Воспевая жизнь во всех ее проявлениях, Бальмонт осмысливал свой творческий путь как путь к свету и радости. В предисловии к первому тому «Полного собрания стихов» (1909) он писал: «Мое творчество началось... с печали, угнетенности и сумерек, началось под северным небом. Но, силою внутренней неизбежности, через жажду безгранного, безбрежного, через долгие скитания по пустынным равнинам и провалам Тишины, подошло к радостному Свету, к Огню, к победительному Солнцу» [1, с.585]. Перебрасывая, далее, «звенья» от книги к книге, Бальмонт утверждал, что его мечта «создает мост и уходит в вольные, манящие дали. От бесцветных сумерек к красочному Маю... от незнанья к счастью вечного познания, от гнета к глубокому вздоху освобожденья». Конкретизируя содержание своего «вечного познания», Бальмонт называет «четыре стихии — Огонь, Воду, Землю и Воздух». С ними, заявляет поэт, «неизменно живет моя душа в радостном и тайном соприкосновении». Огонь же — это «любимая моя стихия... Я молюсь Огню. Огонь есть истинно всемирная стихия, и кто причастился Огня, тот слит с Мировым» (1904). Из признания Бальмонта видно, что его «вечное познание» не содержит ничего нового в сравнении с «познанием» всего старшего поколения символистов. Это та же абстрактная «мечта», лишь по-новому варьируемая в метафизически трактуемых «стихиях»; те же иллюзорные поиски утешения от «скитаний по пустынным равнинам и провалам» [1, с.583]. К тому же этот новый, созданный Бальмонтом вариант «творимой легенды», вопреки декларации, не выполняет своей роли, по крайней мере, по двум причинам: мотивы скорби, «угнетенности и сумерек» остаются, в сущности, во всем его творчестве преобладающими; а мотивы «счастья», «освобождения», «света» на деле оказываются художественно неубедительными, искусственными. Книги Бальмонта, действительно, образуют «звенья», в них есть «внутренняя неизбежность» единого пути, по путь этот не выводит к «Солнцу». Доказательство — в книгах поэта.
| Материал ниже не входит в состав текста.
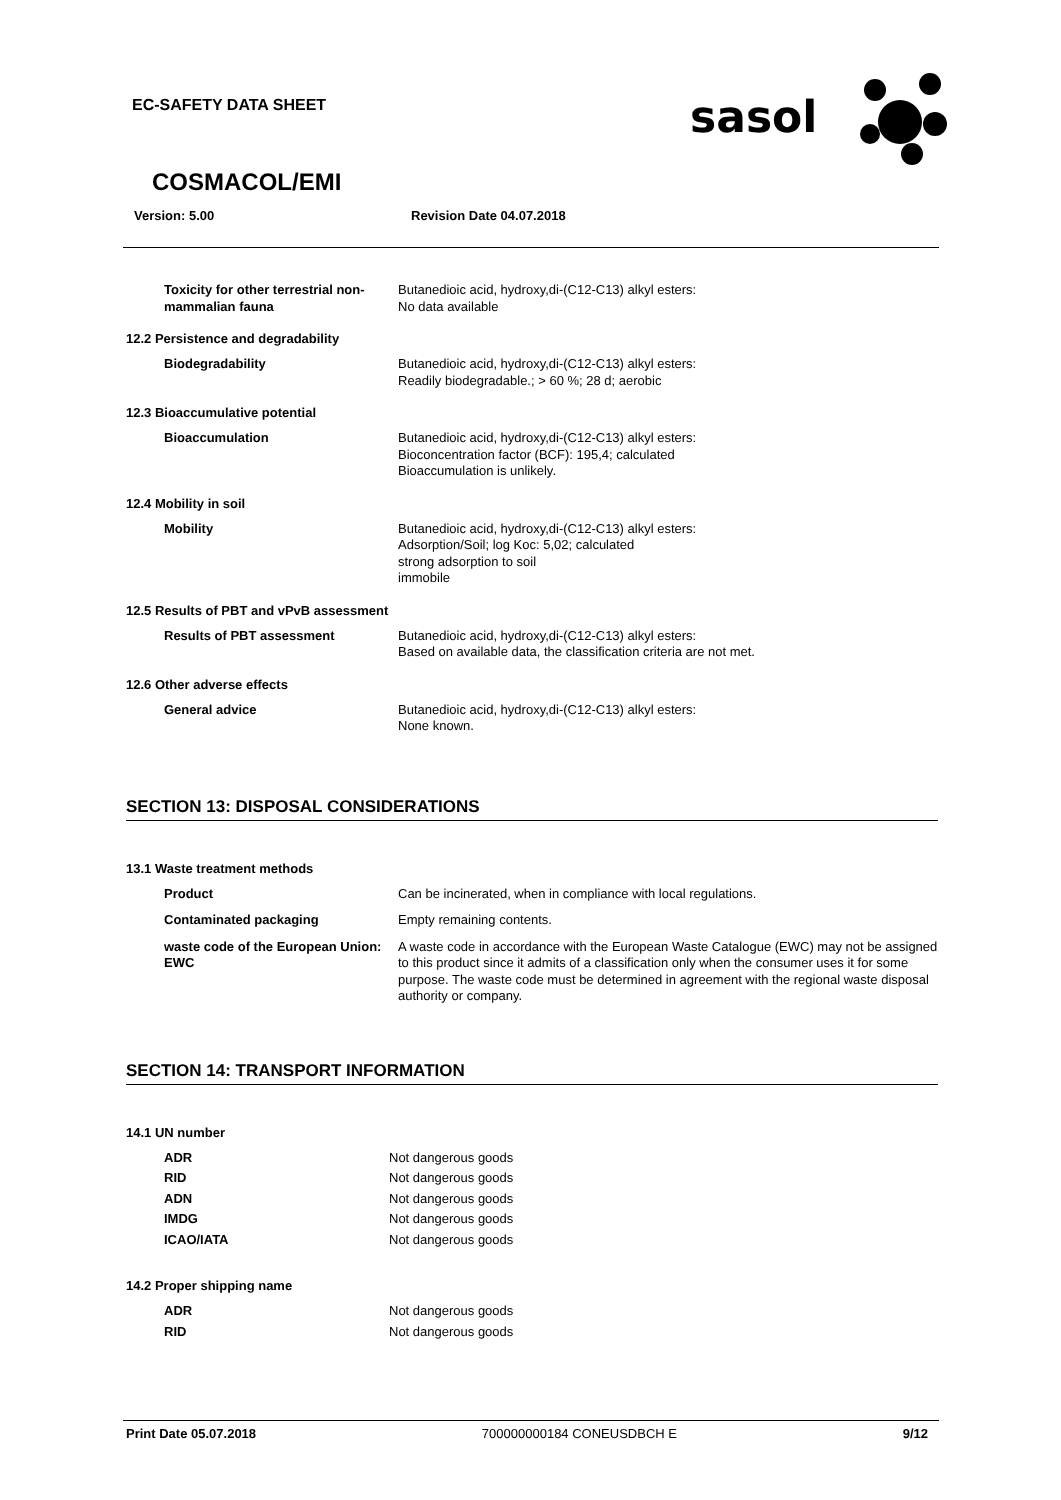EC-SAFETY DATA SHEET
sasol
COSMACOL/EMI
Version: 5.00 Revision Date 04.07.2018
Toxicity for other terrestrial non-mammalian fauna
Butanedioic acid, hydroxy,di-(C12-C13) alkyl esters:
No data available
12.2 Persistence and degradability
Biodegradability Butanedioic acid, hydroxy,di-(C12-C13) alkyl esters:
Readily biodegradable.; > 60 %; 28 d; aerobic
12.3 Bioaccumulative potential
Bioaccumulation Butanedioic acid, hydroxy,di-(C12-C13) alkyl esters:
Bioconcentration factor (BCF): 195,4; calculated
Bioaccumulation is unlikely.
12.4 Mobility in soil
Mobility Butanedioic acid, hydroxy,di-(C12-C13) alkyl esters:
Adsorption/Soil; log Koc: 5,02; calculated
strong adsorption to soil
immobile
12.5 Results of PBT and vPvB assessment
Results of PBT assessment Butanedioic acid, hydroxy,di-(C12-C13) alkyl esters:
Based on available data, the classification criteria are not met.
12.6 Other adverse effects
General advice Butanedioic acid, hydroxy,di-(C12-C13) alkyl esters:
None known.
SECTION 13: DISPOSAL CONSIDERATIONS
13.1 Waste treatment methods
Product Can be incinerated, when in compliance with local regulations.
Contaminated packaging Empty remaining contents.
waste code of the European Union: EWC
A waste code in accordance with the European Waste Catalogue (EWC) may not be assigned to this product since it admits of a classification only when the consumer uses it for some purpose. The waste code must be determined in agreement with the regional waste disposal authority or company.
SECTION 14: TRANSPORT INFORMATION
14.1 UN number
ADR Not dangerous goods
RID Not dangerous goods
ADN Not dangerous goods
IMDG Not dangerous goods
ICAO/IATA Not dangerous goods
14.2 Proper shipping name
ADR Not dangerous goods
RID Not dangerous goods
Print Date 05.07.2018 700000000184 CONEUSDBCH E 9/12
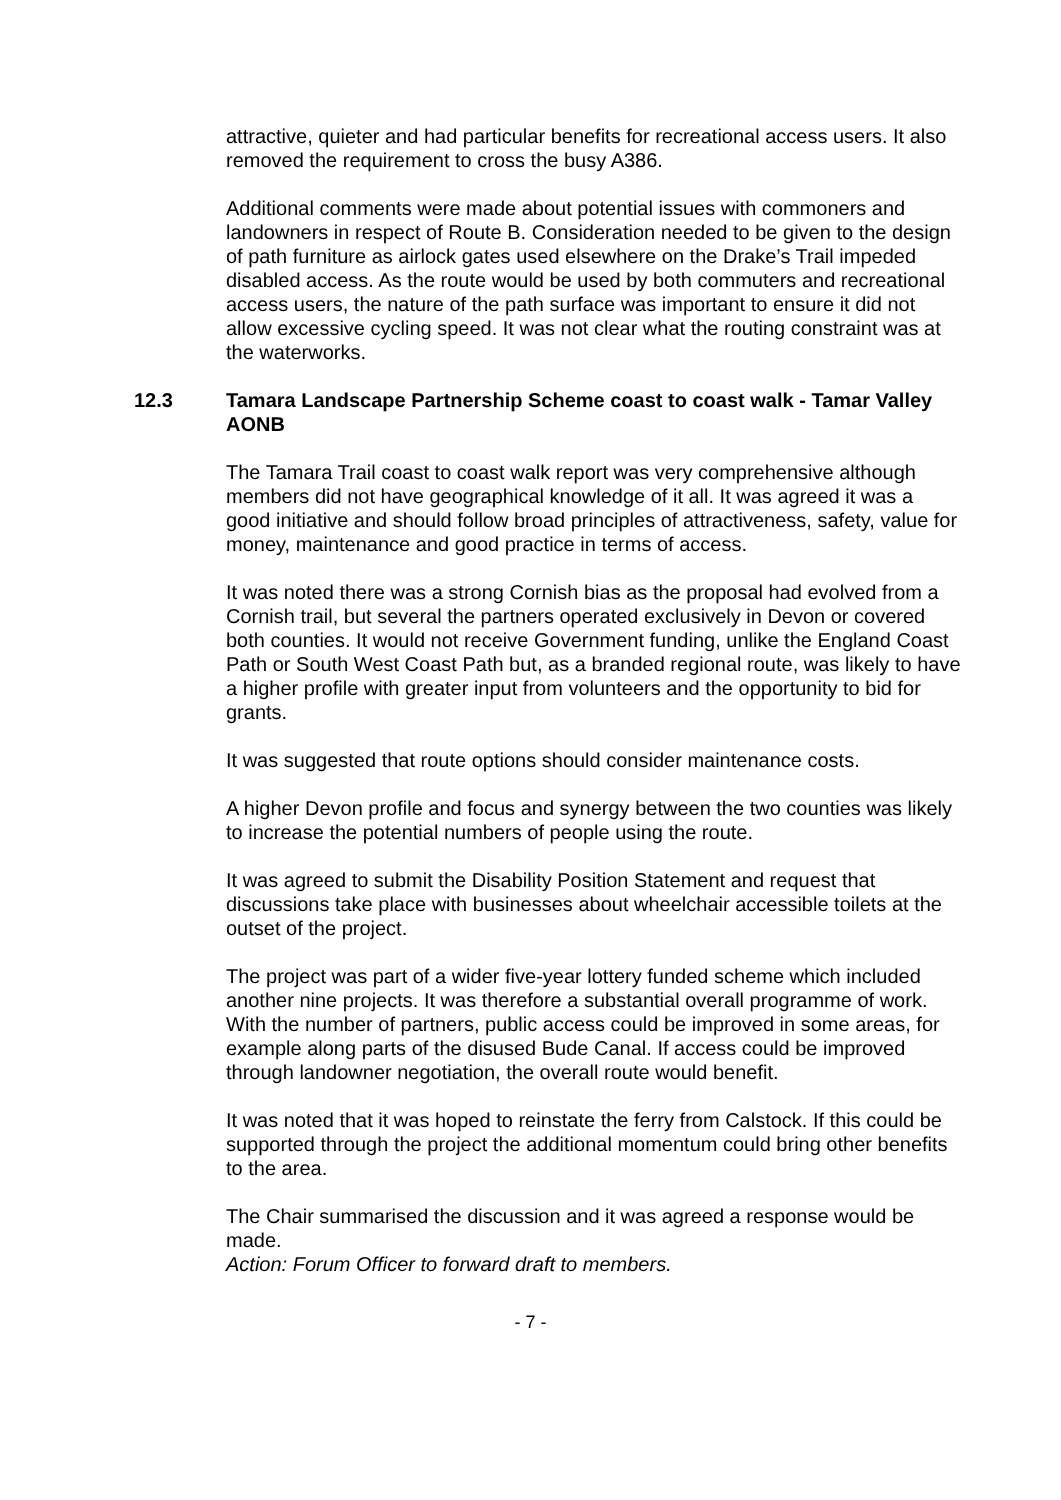attractive, quieter and had particular benefits for recreational access users. It also removed the requirement to cross the busy A386.
Additional comments were made about potential issues with commoners and landowners in respect of Route B. Consideration needed to be given to the design of path furniture as airlock gates used elsewhere on the Drake’s Trail impeded disabled access. As the route would be used by both commuters and recreational access users, the nature of the path surface was important to ensure it did not allow excessive cycling speed. It was not clear what the routing constraint was at the waterworks.
12.3 Tamara Landscape Partnership Scheme coast to coast walk - Tamar Valley AONB
The Tamara Trail coast to coast walk report was very comprehensive although members did not have geographical knowledge of it all. It was agreed it was a good initiative and should follow broad principles of attractiveness, safety, value for money, maintenance and good practice in terms of access.
It was noted there was a strong Cornish bias as the proposal had evolved from a Cornish trail, but several the partners operated exclusively in Devon or covered both counties. It would not receive Government funding, unlike the England Coast Path or South West Coast Path but, as a branded regional route, was likely to have a higher profile with greater input from volunteers and the opportunity to bid for grants.
It was suggested that route options should consider maintenance costs.
A higher Devon profile and focus and synergy between the two counties was likely to increase the potential numbers of people using the route.
It was agreed to submit the Disability Position Statement and request that discussions take place with businesses about wheelchair accessible toilets at the outset of the project.
The project was part of a wider five-year lottery funded scheme which included another nine projects. It was therefore a substantial overall programme of work. With the number of partners, public access could be improved in some areas, for example along parts of the disused Bude Canal. If access could be improved through landowner negotiation, the overall route would benefit.
It was noted that it was hoped to reinstate the ferry from Calstock. If this could be supported through the project the additional momentum could bring other benefits to the area.
The Chair summarised the discussion and it was agreed a response would be made.
Action: Forum Officer to forward draft to members.
- 7 -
Первая книга Бальмонта-символиста — «Под северным небом» (1894) — имеет эпиграфом строки из Ленау: «Вне страдания божественное недостижимо». И в этом суть книги. Поэт всячески возвеличивает страдания: «Одна есть в мире красота — любви, печали, отреченья и добровольного мученья...» Страдания и скорбь противопоставляются «Солнцу», «Весне» и оказываются единственно «истинными»:
Есть красота в постоянстве страдания
И в неизменности скорбной мечты [1, с.27].